Source data
/---

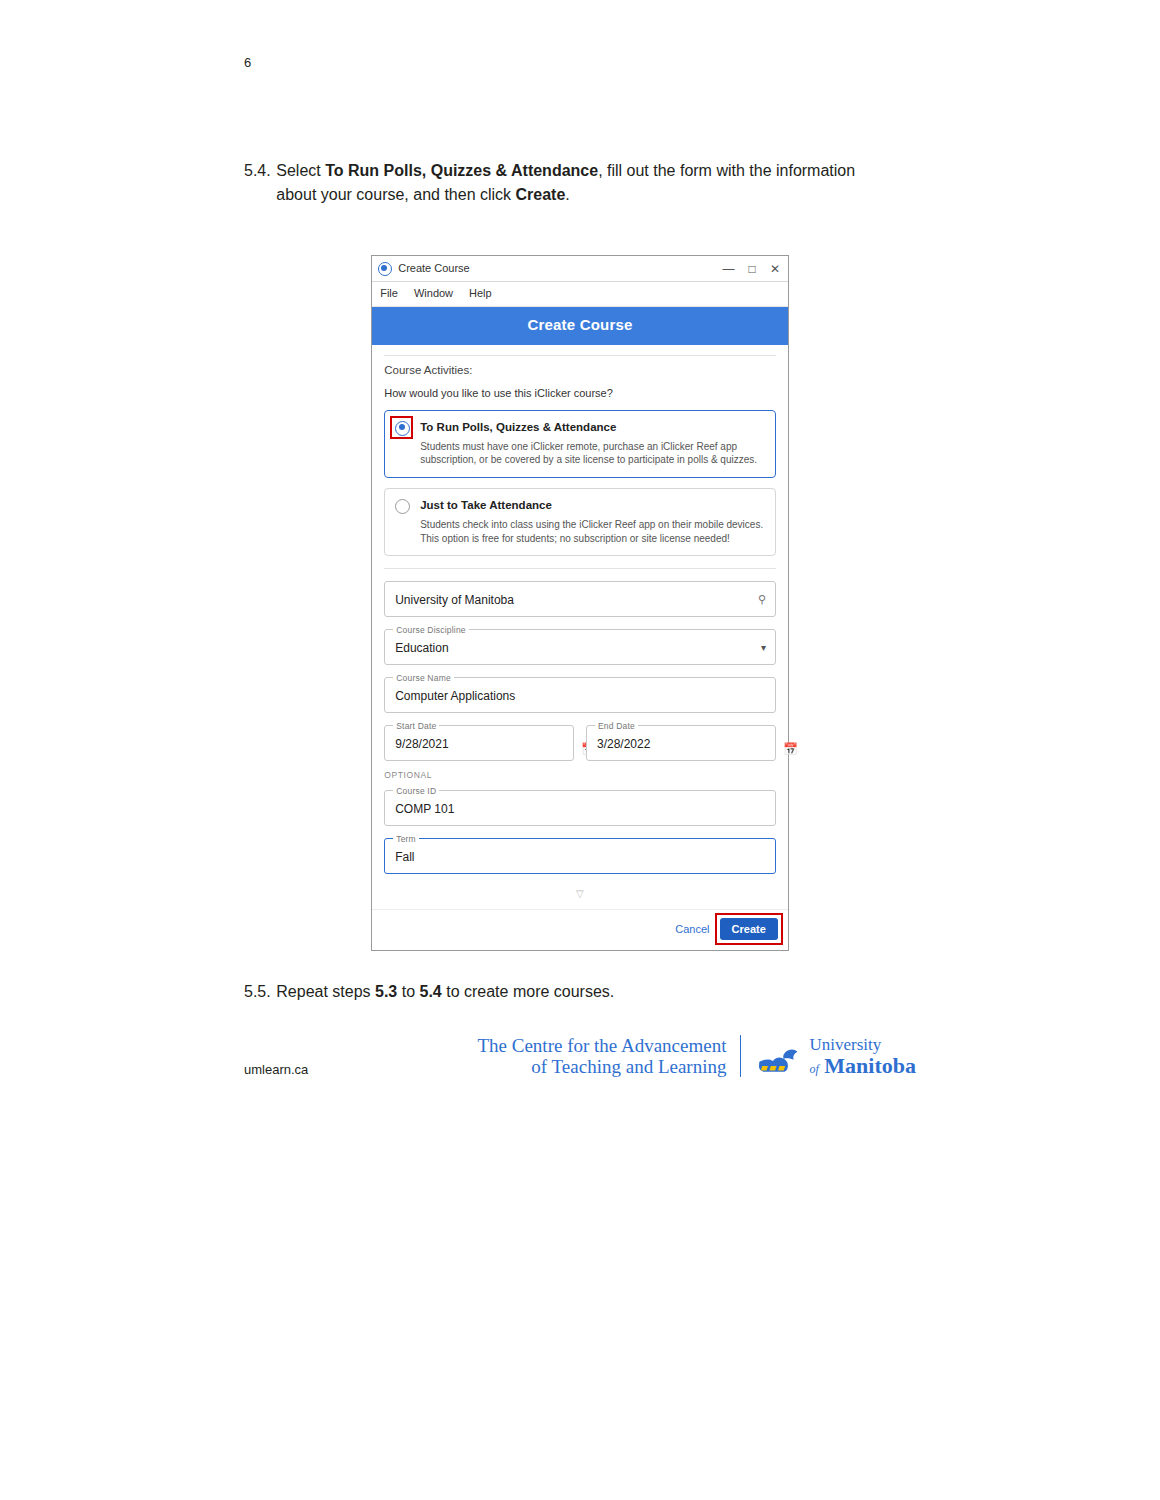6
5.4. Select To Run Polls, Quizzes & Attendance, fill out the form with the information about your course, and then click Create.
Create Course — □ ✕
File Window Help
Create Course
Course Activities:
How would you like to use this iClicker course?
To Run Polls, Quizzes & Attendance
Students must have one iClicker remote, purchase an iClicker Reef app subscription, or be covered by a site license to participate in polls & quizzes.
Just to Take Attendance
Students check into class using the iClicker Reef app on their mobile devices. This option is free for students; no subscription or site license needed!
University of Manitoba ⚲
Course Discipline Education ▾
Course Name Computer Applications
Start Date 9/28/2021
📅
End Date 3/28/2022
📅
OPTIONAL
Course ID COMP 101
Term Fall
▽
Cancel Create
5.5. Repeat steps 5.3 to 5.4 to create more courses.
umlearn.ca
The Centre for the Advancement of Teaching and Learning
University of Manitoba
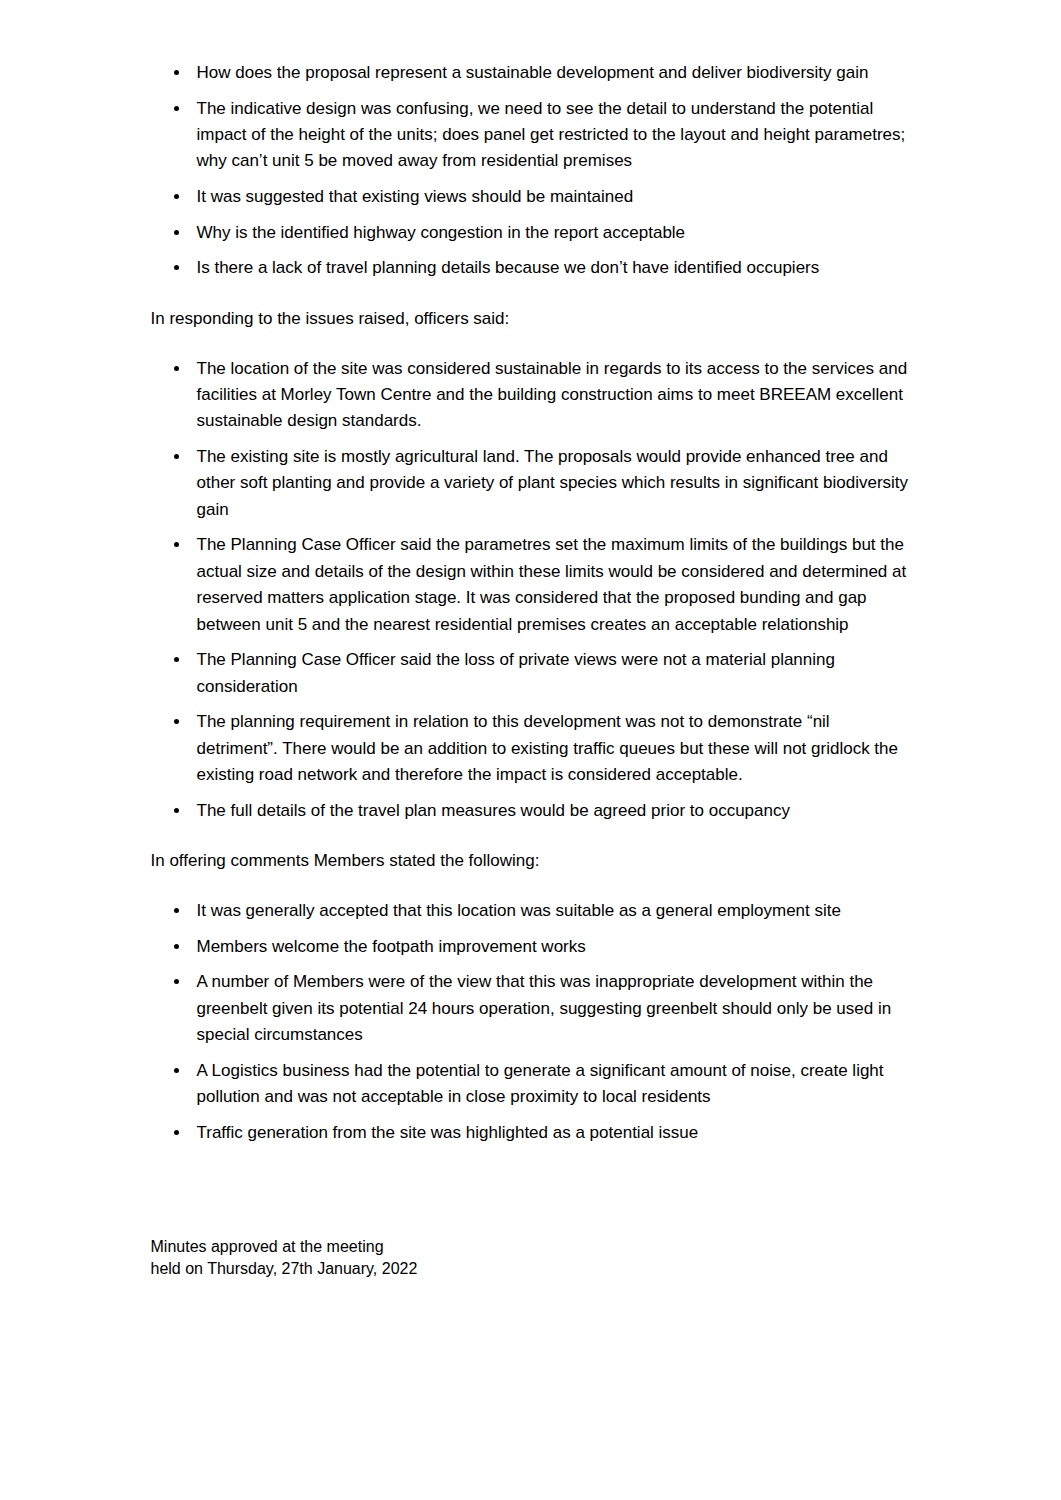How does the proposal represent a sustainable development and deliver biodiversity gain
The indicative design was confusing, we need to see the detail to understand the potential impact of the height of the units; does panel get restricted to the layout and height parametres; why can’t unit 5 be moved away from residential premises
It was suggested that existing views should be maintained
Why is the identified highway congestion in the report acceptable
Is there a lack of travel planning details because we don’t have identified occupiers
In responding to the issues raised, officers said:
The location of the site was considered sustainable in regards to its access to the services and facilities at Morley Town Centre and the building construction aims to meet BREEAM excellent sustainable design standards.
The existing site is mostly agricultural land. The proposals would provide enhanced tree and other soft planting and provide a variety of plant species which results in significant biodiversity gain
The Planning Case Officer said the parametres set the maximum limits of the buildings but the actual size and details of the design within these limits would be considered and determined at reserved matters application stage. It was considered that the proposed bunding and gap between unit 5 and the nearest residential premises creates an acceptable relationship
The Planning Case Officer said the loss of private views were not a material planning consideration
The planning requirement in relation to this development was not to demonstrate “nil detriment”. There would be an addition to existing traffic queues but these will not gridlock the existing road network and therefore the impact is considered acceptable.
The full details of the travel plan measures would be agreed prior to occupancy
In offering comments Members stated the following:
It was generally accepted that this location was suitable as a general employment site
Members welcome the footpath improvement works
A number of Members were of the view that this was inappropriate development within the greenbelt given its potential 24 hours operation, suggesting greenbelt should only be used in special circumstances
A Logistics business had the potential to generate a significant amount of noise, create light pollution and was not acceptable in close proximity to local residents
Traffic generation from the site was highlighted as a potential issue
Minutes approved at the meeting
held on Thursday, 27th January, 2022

\---
/---

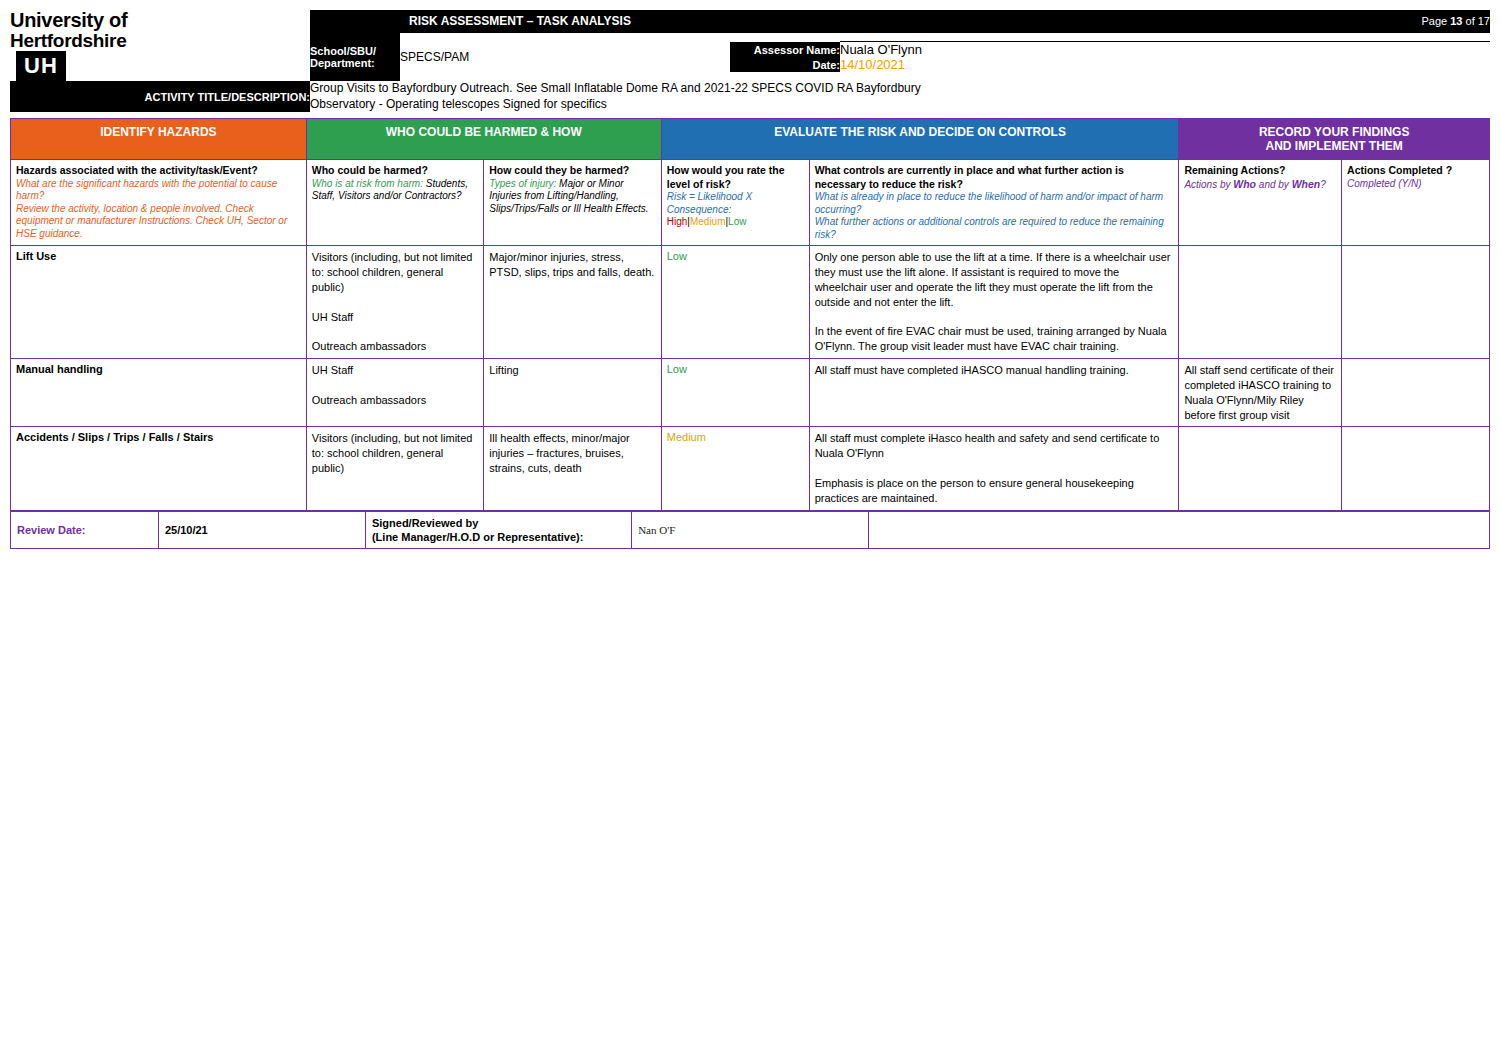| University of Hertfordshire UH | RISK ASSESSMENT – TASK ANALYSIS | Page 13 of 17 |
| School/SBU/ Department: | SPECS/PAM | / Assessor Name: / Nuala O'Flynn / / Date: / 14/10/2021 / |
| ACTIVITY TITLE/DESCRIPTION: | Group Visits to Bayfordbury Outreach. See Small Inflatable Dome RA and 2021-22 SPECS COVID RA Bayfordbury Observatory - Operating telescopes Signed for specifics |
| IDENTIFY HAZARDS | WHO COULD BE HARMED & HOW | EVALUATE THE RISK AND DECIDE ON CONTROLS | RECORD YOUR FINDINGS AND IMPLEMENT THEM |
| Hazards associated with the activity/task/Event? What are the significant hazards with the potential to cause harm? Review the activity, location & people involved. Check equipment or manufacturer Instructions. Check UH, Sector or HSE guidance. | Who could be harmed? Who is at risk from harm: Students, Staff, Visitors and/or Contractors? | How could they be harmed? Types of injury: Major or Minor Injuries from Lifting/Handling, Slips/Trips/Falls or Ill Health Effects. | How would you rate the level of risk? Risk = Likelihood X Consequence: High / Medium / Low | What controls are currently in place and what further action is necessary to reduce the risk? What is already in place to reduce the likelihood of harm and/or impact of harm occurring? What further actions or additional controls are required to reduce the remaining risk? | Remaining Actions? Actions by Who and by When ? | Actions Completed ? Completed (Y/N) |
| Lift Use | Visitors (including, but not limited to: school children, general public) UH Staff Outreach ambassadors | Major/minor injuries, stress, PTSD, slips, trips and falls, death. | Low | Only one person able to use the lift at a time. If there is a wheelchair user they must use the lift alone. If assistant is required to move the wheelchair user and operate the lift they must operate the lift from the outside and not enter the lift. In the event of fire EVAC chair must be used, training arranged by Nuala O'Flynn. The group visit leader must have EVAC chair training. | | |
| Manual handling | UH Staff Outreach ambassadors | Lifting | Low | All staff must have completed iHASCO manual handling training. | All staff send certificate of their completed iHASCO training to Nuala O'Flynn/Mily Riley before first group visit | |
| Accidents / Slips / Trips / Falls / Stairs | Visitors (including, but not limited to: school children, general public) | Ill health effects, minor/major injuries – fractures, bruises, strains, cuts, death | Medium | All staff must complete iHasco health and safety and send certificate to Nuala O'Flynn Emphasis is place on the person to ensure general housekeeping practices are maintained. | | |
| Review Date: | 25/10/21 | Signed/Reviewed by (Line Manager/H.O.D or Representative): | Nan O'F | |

\---
/---

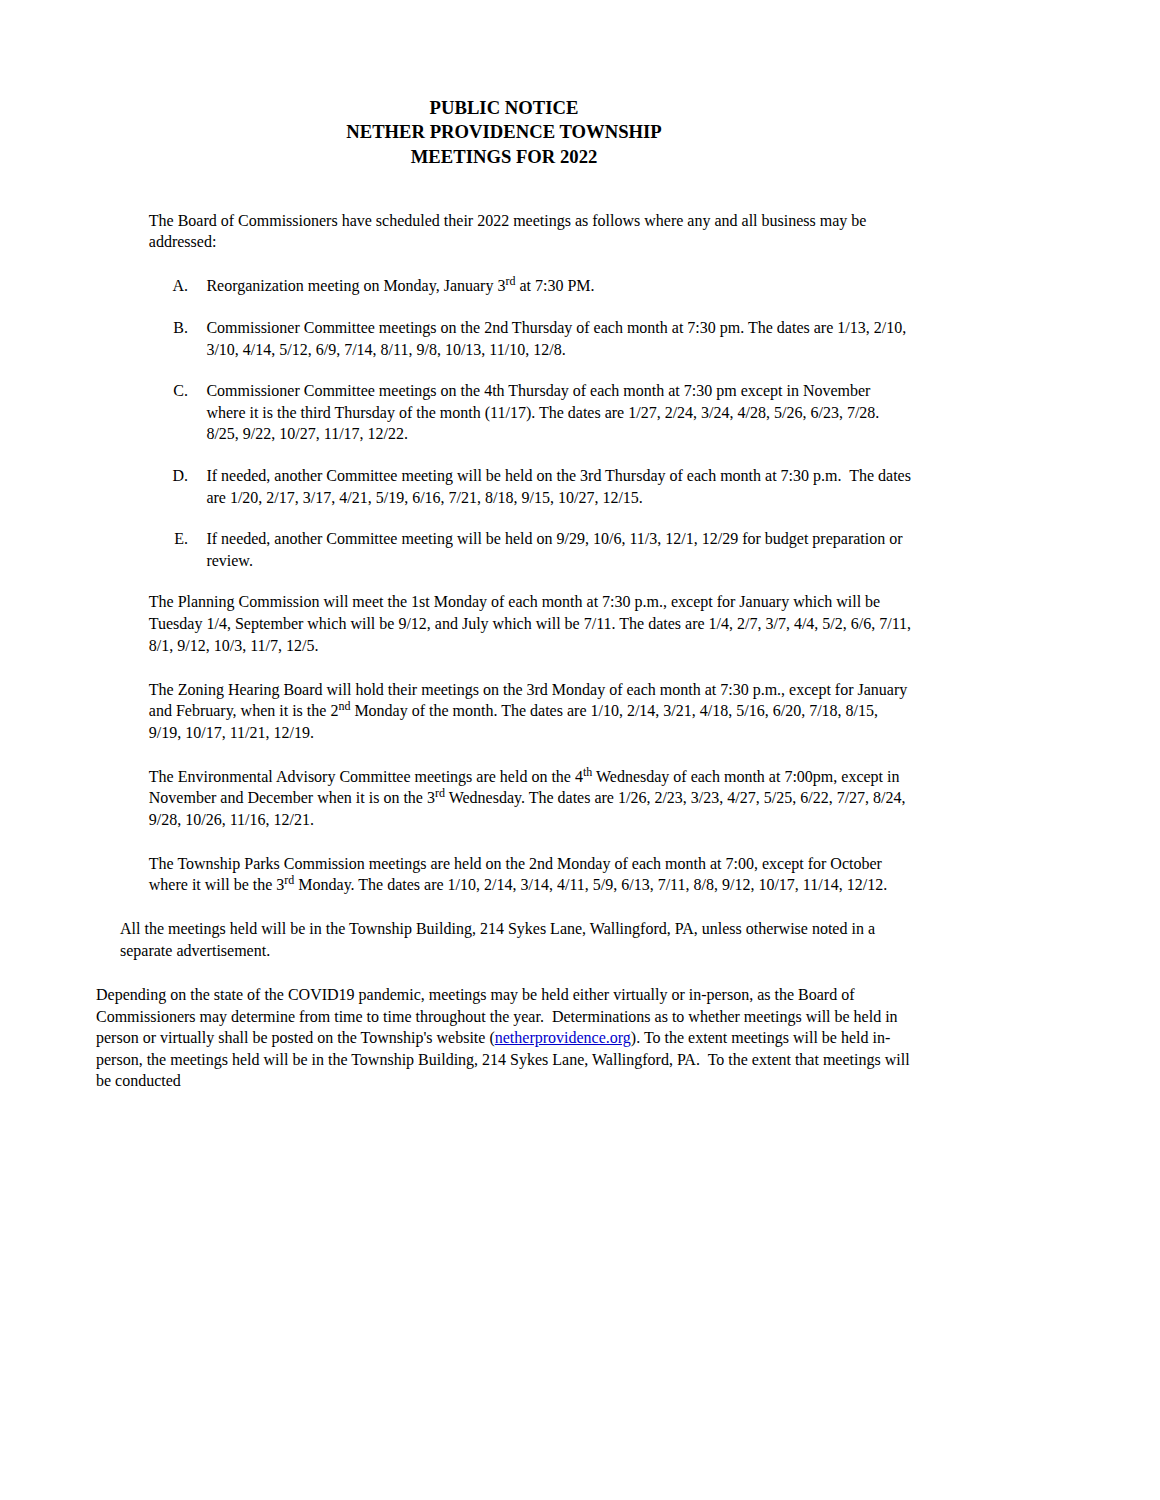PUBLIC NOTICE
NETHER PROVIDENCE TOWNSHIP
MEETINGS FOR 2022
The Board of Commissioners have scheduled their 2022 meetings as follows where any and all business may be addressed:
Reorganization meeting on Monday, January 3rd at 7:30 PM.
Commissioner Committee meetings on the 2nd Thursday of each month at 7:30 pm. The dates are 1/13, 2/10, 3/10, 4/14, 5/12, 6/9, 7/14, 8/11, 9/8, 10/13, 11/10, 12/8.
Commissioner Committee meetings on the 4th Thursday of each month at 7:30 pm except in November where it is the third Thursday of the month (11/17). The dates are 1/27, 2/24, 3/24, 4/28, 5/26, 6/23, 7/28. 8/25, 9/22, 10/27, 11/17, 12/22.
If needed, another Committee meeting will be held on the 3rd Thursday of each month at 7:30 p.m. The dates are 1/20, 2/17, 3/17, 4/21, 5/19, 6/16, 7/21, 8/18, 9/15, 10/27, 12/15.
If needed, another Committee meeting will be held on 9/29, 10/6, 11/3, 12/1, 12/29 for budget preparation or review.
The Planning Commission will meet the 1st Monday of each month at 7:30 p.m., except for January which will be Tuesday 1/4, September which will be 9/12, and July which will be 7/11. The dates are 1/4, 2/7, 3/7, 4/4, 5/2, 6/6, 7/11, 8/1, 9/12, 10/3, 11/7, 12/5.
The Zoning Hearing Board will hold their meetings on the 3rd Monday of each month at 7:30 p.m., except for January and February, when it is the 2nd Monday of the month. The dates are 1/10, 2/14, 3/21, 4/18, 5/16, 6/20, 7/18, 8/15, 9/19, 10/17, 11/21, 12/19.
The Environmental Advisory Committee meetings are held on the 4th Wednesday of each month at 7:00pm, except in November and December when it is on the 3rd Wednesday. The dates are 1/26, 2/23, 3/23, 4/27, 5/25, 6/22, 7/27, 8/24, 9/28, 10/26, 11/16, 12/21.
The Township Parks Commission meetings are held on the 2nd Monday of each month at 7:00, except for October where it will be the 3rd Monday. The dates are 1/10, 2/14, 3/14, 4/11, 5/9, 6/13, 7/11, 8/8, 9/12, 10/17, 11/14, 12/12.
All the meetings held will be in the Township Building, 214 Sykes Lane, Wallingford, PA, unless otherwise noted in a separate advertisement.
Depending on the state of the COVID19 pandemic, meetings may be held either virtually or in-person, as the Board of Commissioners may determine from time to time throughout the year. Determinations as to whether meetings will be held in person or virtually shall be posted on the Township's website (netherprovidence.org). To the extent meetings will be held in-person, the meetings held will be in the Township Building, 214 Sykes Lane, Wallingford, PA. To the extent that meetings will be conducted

\---

** WORK ITEM **
Write down, word for word, the lines above from the one containing "Commissioner Committee meetings on the 2nd" through the one containing "Commissioner Committee meetings on the 4th", both ends included.

** YOUR RESPONSE **
Commissioner Committee meetings on the 2nd Thursday of each month at 7:30 pm. The dates are 1/13, 2/10, 3/10, 4/14, 5/12, 6/9, 7/14, 8/11, 9/8, 10/13, 11/10, 12/8.
Commissioner Committee meetings on the 4th Thursday of each month at 7:30 pm except in November where it is the third Thursday of the month (11/17). The dates are 1/27, 2/24, 3/24, 4/28, 5/26, 6/23, 7/28. 8/25, 9/22, 10/27, 11/17, 12/22.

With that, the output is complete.